- WHAT YOU ARE ASKED TO DO: Filter the entries, keeping every line with the word "lines".
START PROVIDED RECORDS
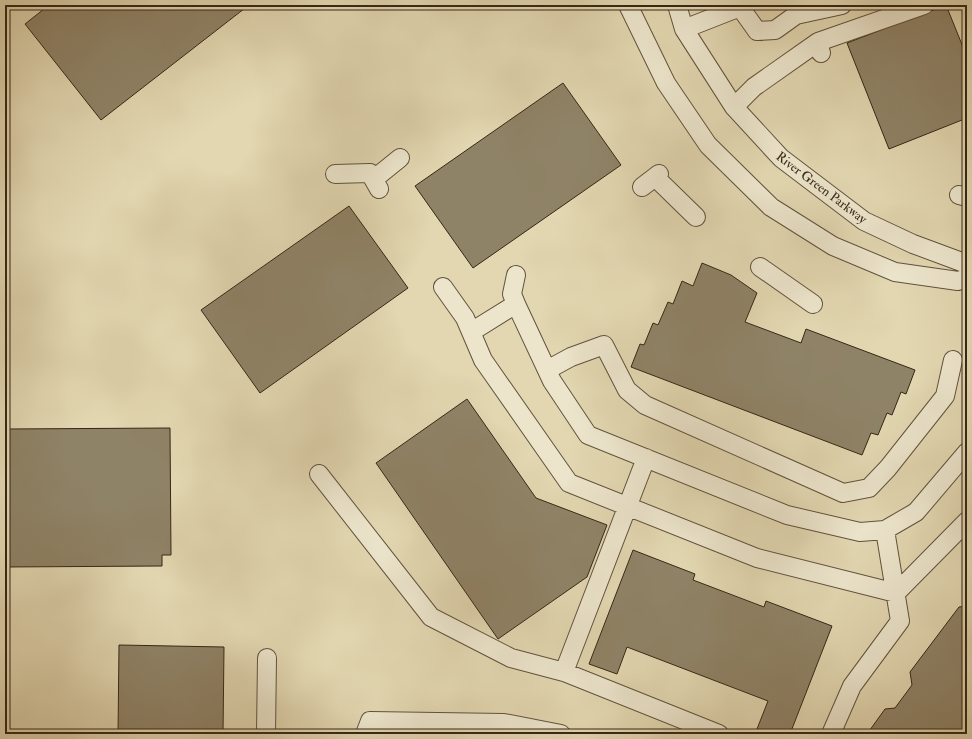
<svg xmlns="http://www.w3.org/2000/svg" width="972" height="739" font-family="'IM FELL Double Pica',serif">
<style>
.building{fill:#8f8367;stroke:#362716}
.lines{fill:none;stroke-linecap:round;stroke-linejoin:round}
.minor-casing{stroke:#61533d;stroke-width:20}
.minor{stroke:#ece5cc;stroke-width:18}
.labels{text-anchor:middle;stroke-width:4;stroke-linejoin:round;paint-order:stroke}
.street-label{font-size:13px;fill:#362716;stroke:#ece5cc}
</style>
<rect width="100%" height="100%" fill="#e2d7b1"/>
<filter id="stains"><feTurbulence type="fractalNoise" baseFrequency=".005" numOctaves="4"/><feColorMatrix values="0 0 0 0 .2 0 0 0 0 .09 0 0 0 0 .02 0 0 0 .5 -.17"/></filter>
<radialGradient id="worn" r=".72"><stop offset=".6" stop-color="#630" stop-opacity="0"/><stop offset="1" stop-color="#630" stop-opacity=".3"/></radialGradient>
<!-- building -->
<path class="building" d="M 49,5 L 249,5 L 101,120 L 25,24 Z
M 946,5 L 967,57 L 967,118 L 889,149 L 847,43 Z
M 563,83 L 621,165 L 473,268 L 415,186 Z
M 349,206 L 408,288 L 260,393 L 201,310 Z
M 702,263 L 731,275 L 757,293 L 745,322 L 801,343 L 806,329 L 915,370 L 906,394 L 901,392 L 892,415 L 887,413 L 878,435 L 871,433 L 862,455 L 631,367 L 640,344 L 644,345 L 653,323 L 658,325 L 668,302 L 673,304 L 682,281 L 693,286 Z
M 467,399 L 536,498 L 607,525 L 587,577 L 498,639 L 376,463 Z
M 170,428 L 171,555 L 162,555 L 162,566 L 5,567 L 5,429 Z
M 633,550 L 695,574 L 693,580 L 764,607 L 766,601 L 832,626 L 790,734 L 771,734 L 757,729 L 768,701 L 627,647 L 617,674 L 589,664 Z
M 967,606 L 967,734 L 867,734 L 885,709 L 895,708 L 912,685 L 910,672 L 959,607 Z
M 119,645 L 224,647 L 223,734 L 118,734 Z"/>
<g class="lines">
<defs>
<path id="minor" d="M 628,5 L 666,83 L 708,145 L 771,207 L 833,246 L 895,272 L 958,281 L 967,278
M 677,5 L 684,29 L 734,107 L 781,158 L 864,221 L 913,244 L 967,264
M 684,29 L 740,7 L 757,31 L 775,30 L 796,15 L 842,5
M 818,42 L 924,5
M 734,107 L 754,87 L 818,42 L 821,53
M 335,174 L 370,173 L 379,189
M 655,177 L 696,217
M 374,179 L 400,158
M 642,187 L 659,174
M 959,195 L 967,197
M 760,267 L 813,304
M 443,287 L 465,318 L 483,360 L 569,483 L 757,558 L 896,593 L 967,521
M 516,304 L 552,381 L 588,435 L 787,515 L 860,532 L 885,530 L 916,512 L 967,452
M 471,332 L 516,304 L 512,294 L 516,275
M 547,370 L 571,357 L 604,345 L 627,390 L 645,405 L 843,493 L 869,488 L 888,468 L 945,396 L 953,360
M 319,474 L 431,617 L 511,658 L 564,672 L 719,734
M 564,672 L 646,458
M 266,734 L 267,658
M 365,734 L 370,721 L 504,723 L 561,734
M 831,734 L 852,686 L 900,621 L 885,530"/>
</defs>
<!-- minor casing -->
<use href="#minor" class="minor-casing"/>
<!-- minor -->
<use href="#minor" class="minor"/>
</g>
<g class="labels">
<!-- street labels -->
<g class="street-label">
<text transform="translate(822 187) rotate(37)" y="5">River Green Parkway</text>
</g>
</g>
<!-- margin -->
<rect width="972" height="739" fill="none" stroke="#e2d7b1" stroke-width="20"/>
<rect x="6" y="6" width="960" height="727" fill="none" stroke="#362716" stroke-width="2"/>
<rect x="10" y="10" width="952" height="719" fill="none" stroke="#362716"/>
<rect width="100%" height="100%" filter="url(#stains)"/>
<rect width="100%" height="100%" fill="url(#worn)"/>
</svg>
END PROVIDED RECORDS
START PROVIDED RECORDS
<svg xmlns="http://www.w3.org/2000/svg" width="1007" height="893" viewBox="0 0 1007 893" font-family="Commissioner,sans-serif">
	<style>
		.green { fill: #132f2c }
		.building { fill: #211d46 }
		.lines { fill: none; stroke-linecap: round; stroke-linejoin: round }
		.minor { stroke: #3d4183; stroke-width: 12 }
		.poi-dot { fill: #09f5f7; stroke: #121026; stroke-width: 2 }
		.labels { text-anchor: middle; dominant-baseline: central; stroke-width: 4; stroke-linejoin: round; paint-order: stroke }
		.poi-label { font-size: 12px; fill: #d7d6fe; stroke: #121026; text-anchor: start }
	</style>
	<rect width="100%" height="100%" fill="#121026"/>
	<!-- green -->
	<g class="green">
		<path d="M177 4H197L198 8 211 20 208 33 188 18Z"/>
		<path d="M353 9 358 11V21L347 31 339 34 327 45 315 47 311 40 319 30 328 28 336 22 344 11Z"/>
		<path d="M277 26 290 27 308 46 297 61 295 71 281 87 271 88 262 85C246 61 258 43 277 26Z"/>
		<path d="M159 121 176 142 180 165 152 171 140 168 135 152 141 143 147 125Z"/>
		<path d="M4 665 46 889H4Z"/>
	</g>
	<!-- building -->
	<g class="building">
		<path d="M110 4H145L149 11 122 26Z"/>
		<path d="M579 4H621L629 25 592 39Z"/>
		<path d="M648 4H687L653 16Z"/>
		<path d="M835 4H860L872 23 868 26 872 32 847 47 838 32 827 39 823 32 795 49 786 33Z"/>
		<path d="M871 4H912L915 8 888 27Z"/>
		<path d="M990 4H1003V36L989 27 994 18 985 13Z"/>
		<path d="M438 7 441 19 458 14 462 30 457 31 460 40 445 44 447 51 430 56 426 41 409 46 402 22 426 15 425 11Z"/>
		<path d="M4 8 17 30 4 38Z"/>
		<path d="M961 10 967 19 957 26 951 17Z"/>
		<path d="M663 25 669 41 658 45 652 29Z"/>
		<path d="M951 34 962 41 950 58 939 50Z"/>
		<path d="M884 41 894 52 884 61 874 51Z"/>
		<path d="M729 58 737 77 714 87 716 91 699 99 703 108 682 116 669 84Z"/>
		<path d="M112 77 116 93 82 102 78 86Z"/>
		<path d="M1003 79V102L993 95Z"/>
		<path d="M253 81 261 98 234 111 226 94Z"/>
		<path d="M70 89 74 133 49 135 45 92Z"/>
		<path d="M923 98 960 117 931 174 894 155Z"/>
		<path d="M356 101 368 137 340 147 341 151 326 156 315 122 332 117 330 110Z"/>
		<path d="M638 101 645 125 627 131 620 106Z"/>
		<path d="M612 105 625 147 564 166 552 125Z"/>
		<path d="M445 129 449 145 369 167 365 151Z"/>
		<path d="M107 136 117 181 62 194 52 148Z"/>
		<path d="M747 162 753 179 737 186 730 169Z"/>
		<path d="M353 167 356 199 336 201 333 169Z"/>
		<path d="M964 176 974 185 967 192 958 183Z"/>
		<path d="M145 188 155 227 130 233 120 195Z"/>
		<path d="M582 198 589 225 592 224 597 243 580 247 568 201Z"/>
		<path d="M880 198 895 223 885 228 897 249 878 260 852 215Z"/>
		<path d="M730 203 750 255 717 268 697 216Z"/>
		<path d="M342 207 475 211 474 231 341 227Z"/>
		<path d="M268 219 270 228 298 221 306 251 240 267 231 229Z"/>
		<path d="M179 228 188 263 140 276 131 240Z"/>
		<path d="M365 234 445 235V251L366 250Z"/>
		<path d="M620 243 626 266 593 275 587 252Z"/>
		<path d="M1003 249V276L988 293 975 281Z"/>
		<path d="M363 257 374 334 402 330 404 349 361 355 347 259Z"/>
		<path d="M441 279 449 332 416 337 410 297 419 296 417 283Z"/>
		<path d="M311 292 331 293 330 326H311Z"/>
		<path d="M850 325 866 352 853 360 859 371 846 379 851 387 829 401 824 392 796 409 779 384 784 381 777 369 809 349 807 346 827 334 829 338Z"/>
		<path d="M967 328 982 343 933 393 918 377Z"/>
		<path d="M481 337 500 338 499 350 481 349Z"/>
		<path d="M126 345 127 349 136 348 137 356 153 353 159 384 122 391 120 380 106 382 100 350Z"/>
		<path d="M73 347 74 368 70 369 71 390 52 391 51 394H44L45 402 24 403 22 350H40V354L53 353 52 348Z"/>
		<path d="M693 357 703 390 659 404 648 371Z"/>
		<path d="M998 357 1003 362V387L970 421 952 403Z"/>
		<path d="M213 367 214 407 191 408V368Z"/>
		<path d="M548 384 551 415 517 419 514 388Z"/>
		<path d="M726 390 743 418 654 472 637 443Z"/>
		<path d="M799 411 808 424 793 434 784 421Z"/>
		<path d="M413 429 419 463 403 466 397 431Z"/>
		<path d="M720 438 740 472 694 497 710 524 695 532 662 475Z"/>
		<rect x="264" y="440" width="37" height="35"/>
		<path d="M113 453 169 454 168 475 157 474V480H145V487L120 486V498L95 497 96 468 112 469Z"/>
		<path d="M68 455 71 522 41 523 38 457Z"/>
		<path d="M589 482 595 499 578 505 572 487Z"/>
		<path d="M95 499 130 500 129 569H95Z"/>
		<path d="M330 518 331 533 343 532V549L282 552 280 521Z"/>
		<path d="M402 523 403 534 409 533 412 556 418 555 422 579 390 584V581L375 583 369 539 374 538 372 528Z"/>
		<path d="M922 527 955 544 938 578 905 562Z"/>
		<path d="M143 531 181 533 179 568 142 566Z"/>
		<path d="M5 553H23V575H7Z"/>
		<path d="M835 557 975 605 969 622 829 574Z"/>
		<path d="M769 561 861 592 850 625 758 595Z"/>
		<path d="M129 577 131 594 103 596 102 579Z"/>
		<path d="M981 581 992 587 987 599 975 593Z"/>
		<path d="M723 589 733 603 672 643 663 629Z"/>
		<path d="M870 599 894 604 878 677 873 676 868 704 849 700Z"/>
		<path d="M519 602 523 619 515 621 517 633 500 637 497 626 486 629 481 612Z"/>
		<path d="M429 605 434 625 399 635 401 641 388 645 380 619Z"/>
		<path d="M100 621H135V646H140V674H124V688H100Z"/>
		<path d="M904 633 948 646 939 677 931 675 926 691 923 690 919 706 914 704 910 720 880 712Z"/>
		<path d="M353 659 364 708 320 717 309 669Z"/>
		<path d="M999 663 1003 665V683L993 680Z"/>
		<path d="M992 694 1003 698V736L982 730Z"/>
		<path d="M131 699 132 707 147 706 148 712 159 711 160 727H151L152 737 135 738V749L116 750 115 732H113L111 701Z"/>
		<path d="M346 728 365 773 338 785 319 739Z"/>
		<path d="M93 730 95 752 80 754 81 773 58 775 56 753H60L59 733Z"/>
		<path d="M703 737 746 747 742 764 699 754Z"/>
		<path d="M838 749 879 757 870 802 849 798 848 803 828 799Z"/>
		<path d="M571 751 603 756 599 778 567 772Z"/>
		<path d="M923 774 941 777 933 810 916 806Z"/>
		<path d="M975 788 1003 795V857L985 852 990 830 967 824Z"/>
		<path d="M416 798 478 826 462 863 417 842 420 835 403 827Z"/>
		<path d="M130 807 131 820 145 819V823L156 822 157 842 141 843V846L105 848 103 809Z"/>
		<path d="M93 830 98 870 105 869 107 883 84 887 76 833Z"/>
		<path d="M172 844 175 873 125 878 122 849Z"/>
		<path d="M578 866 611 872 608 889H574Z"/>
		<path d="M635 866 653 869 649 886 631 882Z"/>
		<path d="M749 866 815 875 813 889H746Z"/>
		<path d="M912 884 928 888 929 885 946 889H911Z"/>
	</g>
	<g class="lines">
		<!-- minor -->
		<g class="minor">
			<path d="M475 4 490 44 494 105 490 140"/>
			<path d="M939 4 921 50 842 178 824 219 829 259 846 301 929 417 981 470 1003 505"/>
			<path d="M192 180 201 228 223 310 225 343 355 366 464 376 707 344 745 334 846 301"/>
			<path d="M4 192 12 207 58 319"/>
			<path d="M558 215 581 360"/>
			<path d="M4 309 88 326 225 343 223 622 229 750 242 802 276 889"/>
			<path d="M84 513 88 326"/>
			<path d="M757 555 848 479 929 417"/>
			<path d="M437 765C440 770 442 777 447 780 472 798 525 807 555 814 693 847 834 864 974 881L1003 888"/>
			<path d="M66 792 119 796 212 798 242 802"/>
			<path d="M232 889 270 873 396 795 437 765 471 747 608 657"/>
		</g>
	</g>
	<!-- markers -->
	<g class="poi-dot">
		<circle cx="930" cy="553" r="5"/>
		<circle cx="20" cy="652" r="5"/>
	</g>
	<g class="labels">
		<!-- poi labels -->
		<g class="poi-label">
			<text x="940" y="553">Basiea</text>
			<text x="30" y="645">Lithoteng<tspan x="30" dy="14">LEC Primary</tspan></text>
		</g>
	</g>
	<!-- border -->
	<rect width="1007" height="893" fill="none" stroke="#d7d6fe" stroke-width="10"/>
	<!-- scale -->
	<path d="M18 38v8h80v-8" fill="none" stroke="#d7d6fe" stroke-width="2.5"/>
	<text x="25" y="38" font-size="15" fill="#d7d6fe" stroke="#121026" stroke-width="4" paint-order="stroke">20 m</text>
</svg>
END PROVIDED RECORDS
START PROVIDED RECORDS
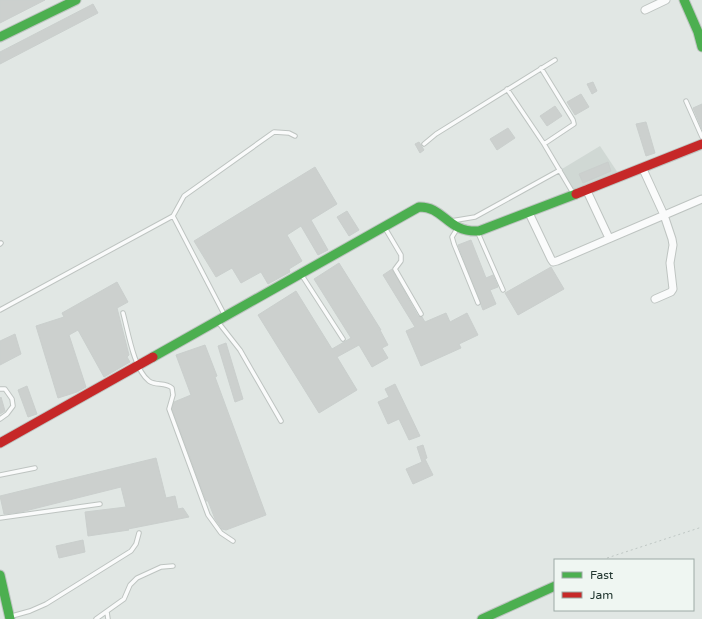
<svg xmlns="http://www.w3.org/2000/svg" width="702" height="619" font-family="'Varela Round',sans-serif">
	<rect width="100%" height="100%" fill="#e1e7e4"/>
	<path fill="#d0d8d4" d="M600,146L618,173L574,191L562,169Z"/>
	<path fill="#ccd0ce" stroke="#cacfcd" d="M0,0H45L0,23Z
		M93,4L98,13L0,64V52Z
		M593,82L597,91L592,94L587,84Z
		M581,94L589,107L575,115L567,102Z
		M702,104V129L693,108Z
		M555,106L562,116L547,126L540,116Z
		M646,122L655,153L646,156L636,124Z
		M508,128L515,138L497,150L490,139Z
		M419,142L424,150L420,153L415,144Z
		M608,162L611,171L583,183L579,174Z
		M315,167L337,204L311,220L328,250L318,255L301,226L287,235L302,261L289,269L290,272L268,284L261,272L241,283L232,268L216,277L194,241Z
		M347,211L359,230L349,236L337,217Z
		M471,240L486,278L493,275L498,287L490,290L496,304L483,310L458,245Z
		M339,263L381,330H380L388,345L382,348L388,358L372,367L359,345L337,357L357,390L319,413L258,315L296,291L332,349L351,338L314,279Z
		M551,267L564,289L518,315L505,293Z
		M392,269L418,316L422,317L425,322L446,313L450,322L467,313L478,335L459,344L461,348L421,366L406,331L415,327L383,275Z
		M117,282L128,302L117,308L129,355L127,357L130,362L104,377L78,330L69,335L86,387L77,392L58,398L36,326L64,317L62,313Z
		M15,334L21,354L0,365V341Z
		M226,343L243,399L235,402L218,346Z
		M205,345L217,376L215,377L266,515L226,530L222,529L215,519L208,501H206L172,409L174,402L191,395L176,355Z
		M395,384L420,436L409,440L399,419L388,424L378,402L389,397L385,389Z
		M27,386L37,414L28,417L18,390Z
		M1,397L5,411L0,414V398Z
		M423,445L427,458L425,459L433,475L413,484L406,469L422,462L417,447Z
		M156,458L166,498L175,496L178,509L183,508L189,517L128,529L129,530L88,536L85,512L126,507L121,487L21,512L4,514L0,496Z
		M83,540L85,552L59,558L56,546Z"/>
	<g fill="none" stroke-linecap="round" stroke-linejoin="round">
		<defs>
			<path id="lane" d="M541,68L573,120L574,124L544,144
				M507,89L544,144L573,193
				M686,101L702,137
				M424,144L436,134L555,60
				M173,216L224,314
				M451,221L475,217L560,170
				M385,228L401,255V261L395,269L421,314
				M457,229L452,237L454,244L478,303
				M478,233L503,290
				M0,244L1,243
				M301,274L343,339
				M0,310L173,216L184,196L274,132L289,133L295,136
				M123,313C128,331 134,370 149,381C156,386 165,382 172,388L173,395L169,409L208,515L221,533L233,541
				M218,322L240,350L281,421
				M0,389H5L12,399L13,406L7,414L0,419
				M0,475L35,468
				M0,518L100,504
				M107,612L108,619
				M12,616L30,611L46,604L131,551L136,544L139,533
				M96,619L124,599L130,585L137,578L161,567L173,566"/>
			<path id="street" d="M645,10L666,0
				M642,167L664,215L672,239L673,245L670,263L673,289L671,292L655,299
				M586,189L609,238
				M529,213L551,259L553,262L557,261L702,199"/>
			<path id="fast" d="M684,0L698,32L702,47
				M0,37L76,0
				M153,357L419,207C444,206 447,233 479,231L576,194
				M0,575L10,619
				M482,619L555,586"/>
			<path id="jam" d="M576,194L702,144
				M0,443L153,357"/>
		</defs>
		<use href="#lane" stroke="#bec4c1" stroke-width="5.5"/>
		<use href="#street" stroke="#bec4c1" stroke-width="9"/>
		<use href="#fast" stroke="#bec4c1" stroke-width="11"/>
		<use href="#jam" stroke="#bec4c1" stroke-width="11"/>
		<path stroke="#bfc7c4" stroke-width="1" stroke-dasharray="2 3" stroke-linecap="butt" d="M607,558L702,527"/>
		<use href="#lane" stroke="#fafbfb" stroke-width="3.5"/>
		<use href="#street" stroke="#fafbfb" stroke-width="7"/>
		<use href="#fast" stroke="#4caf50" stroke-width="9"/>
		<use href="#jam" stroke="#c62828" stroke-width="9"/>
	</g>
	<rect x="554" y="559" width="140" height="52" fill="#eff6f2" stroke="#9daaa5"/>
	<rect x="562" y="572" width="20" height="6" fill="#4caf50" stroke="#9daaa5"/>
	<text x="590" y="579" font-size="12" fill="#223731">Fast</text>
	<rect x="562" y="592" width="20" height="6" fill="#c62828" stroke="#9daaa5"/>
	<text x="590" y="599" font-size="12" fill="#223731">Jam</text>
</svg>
END PROVIDED RECORDS
- OUTPUT:
.lines{fill:none;stroke-linecap:round;stroke-linejoin:round}
<g class="lines">
		.lines { fill: none; stroke-linecap: round; stroke-linejoin: round }
	<g class="lines">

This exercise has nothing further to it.